This paper uses sample survey data from BRFSS (Behavioral Risk Factor Surveillance System) surveys to illustrate that biased point estimates, inappropriate standard errors and confidence intervals, and misleading tests of significance can result from using standard statistical software packages to analyze sample survey data. General recommendations are given to indicate situations in which serious errors are likely to occur with the use of standard statistical software packages for sample survey data.

CAUTIONS IN USING STANDARD STATISTICAL SOFTWARE PACKAGES

Standard statistical software packages generally do not take into account four common characteristics of sample survey data: (1) unequal probability selection of observations, (2) clustering of observations, (3) stratification and (4) nonresponse and other adjustments [2 ]. Point estimates of population parameters are impacted by the value of the analysis weight for each observation. These weights depend upon the selection probabilities and other survey design features such as stratification and clustering. Hence, standard packages will yield biased point estimates if the weights are ignored. Estimated variance formulas for point estimates based on sample survey data are impacted by clustering, stratification and the weights. By ignoring these aspects, standard packages generally underestimate the estimated variance of a point estimate, sometimes substantially so.

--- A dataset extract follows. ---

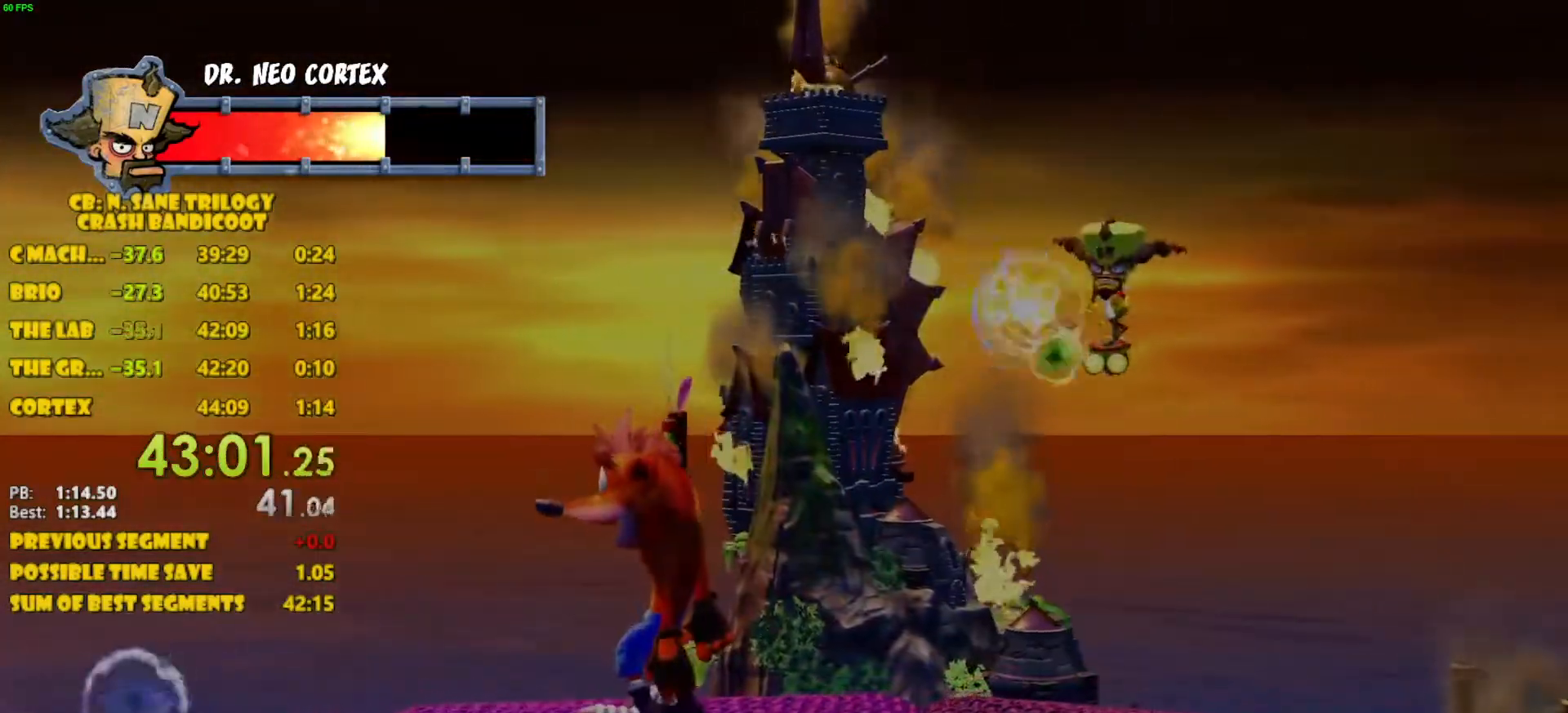
{"buttons": ["SQUARE", "DPAD_RIGHT"], "left_stick": "center", "events": [[167, "DPAD_RIGHT", "down"], [233, "DPAD_RIGHT", "up"], [333, "DPAD_RIGHT", "down"], [483, "SQUARE", "down"]]}
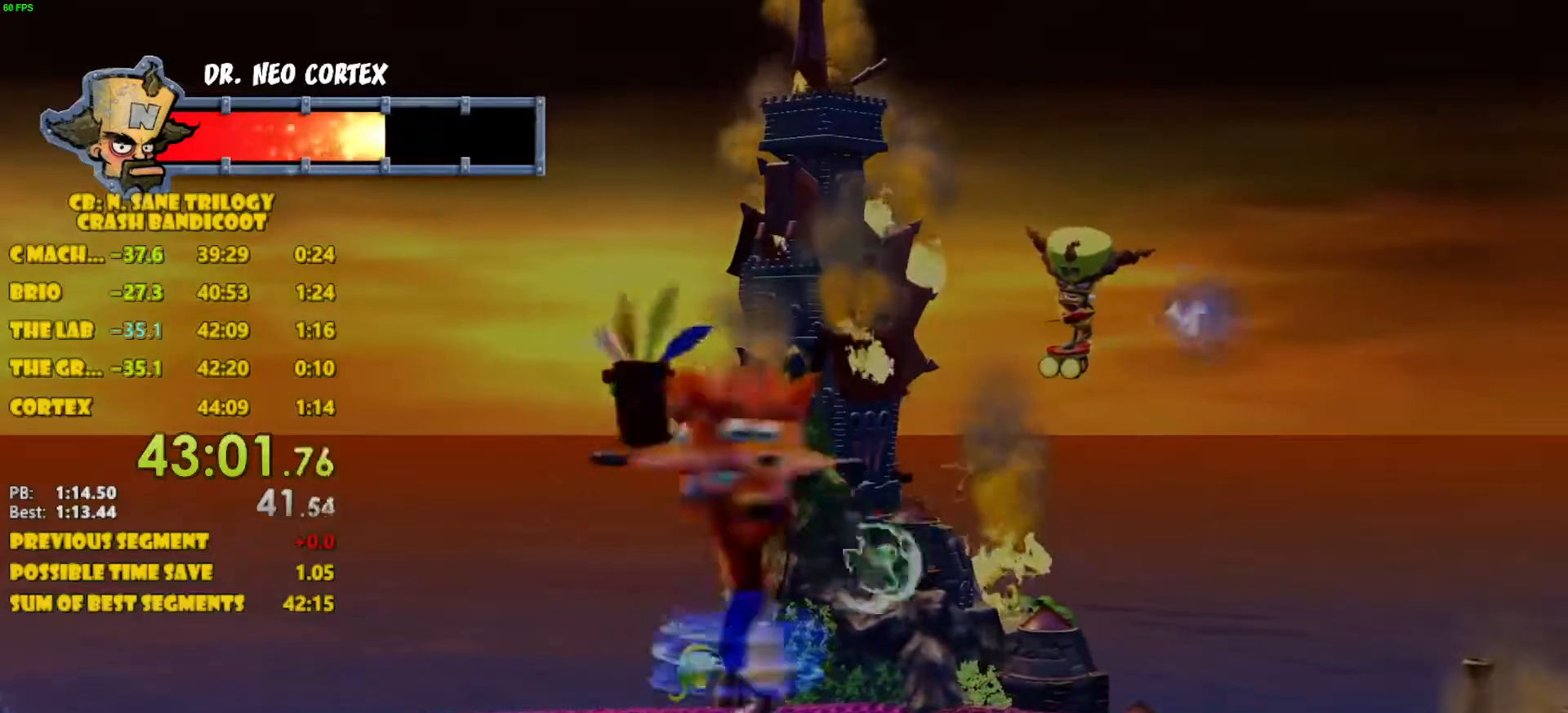
{"buttons": ["DPAD_LEFT"], "left_stick": "center", "events": [[17, "DPAD_RIGHT", "up"], [117, "SQUARE", "up"], [150, "DPAD_LEFT", "down"]]}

Most standard statistical packages can perform weighted analyses, usually via a WEIGHT statement added to the program code. Use of standard statistical packages with a weighting variable may yield the same point estimates for population parameters as sample survey software packages. However, the estimated variance often is not correct and can be substantially wrong, depending upon the particular program within the standard software package.

DESCRIPTION OF BRFSS SURVEYS

The BRFSS [13 ] program was established by CDC (Centers for Disease Prevention and Control) to provide state level data to estimate the prevalence of risk factors for disease and poor health. States select a continuous probability sample of the adult noninstitutionalized population using some type of random digit dialing (RDD) telephone sampling [9]; the Mitofsky-Waksberg technique [16] is commonly used. Once a residence is reached, almost all states select one adult, with equal probability, to undergo a telephone interview. States generally interview about 1500 to 4500 adults per year.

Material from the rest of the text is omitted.